Wednesday, May 03, 2006

Deep Anger

I understand simple incompetence. It's pretty common and not really worth getting excited about. I understand mistakes. They happen, and everyone makes them--including me. I understand how things can not be thought through when things are being set up, and a system doesn't work in certain exceptional circumstances. No system is perfect...ask any programmer.

But what I'm witnessing in "Josie's" case angers me so deeply it's like a toothache in my mind. It just sits there eating away at my good humor, hurting, and driving me batshit. I want to give all involved the benefit of the doubt, but what I'm seeing, what I've been told, how I've been treated and other factors all point to the idea that there must be actual malice here.

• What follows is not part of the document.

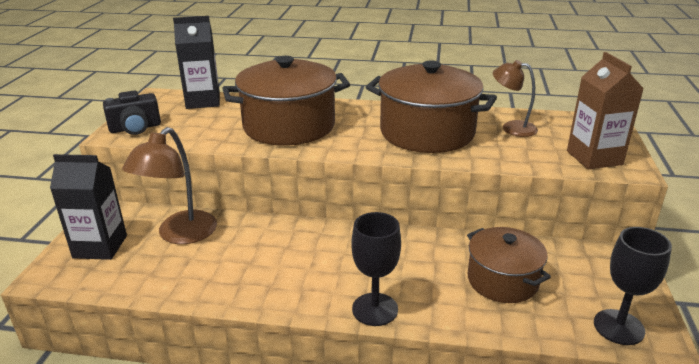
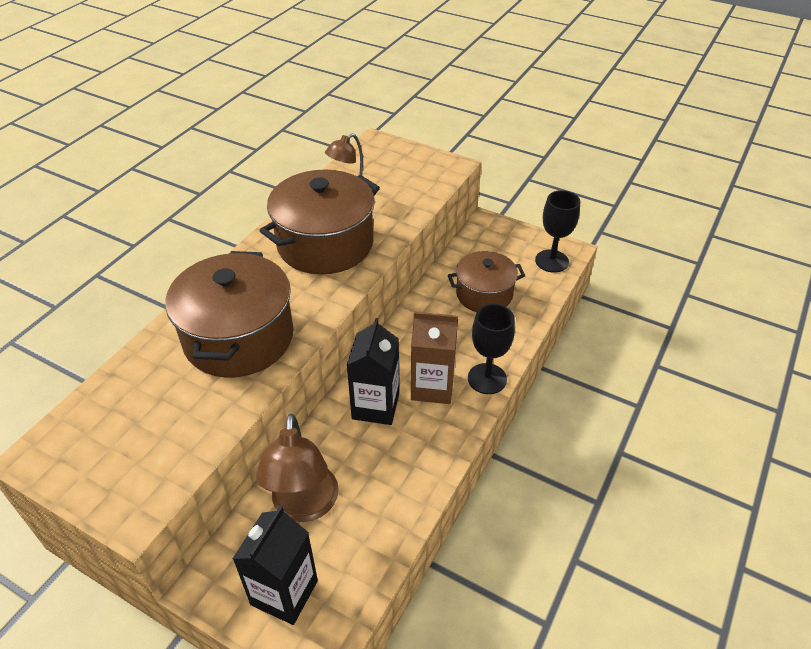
camera: 70 degrees left, 15 degrees up
(135, 128) = (132, 489): black camera -> none
(180, 235) = (304, 506): brown lamp -> brown lamp turned 45 degrees clockwise
(203, 101) = (101, 405): black carton -> black carton (375, 406)
(594, 158) = (427, 174): brown carton -> brown carton (432, 387)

"Josie's" school counsellor is furious (there'll definitely be more about her later...I don't think they want to ruffle her feathers--and I think if anyone can salvage this sorry mess she'll be the one to do it). "Vicki" has yet to see thirty and she seems very burnt out over the whole thing. Mom seems flabbergasted by how the whole thing is playing out, and I was under the impression she'd pretty much seen everything.

I can't even write anymore tonight. I have zero good humor right now, and it seems much more a chore than anything fun. I just put "Angel" down for the night, and when The Wife gets back from Bible study I think I just need to go for a walk and maybe listen to some music. It can't hurt and it might help.

There will probably be some late nights for awhile. I'm having a hard time handling this. This is definitely the icky part.